Social Media

St. Louis Today violates commenter trust

The St. Louis Today staff did it again.

The site asked a question of its readers: what was the strangest thing you’ve ever eaten. Evidently one person posted “pussy”. A crude answer, true, and a little vulgar, but also on-topic. At the most you’d expect the comment to be deleted, perhaps the person banned, if they’ve made a habit of writing semi-vulgar comments. What happened, though, is astonishing. In St. Louis Today’s Kurt Greenbaum’s own words:

someone posted in reply a single word, a vulgar expression for a part of a woman’s anatomy. It was there only a minute before a colleague deleted it.

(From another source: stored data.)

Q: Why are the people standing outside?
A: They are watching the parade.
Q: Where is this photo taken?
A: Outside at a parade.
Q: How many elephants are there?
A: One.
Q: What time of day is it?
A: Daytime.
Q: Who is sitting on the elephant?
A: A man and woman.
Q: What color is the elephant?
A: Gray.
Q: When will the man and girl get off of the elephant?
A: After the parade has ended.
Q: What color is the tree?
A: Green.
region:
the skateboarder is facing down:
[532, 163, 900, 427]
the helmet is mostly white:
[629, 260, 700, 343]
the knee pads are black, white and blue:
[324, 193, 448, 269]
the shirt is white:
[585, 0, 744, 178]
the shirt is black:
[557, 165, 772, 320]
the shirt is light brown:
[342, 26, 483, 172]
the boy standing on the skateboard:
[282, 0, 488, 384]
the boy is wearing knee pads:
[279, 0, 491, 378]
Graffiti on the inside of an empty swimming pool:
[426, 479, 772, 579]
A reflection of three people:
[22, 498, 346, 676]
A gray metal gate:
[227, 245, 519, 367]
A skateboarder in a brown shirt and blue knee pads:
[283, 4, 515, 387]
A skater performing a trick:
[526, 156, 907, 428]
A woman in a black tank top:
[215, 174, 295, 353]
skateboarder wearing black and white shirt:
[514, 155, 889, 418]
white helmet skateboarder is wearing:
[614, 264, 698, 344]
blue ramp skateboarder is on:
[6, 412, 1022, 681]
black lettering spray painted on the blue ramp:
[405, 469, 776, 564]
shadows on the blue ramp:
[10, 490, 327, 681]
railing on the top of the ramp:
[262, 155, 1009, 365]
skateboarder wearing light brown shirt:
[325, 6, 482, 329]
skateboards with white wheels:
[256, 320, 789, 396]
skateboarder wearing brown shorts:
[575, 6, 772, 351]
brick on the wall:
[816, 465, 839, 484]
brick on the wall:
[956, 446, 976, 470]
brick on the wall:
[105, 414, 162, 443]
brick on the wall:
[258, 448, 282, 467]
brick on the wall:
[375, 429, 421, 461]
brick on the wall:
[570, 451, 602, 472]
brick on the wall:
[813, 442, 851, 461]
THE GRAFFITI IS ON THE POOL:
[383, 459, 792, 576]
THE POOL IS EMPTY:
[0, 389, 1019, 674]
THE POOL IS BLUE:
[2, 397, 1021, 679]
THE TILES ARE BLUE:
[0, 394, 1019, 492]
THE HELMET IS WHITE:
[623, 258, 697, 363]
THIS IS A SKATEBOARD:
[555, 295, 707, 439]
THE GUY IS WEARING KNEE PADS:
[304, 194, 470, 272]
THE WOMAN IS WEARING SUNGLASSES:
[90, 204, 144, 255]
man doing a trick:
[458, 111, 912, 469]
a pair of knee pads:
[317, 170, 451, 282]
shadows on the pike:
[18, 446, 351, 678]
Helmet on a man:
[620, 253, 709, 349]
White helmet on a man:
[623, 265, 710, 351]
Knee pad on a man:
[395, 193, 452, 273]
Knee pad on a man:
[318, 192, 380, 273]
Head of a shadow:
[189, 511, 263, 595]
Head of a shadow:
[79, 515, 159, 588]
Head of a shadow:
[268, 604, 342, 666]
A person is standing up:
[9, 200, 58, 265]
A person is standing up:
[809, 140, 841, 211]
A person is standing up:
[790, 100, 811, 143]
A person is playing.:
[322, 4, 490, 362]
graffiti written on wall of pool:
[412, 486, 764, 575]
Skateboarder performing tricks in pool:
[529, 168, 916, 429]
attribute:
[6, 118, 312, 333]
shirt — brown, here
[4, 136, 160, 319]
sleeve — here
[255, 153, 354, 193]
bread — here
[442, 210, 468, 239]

A few minutes later, the same guy posted the same single-word comment again. I deleted it, but noticed in the WordPress e-mail alert that his comment had come from an IP address at a local school. So I called the school. They were happy to have me forward the e-mail, though I wasn’t sure what they’d be able to do with the meager information it included.

About six hours later, I heard from the school’s headmaster. The school’s IT director took a shine to the challenge. Long story short: Using the time-frame of the comments, our website location and the IP addresses in the WordPress e-mail, he tracked it back to a specific computer. The headmaster confronted the employee, who resigned on the spot.

The title of the article at St. Louis Today is “Post a vulgar comment while you’re at work, lose your job.” A more appropriate comment would be, “We get people fired because they write the word ‘pussy’ in a comment.” And Kurt Greenbaum hasn’t a clue why people are angry. What’s sadder is that Greenbaum is the Social Media director for the paper.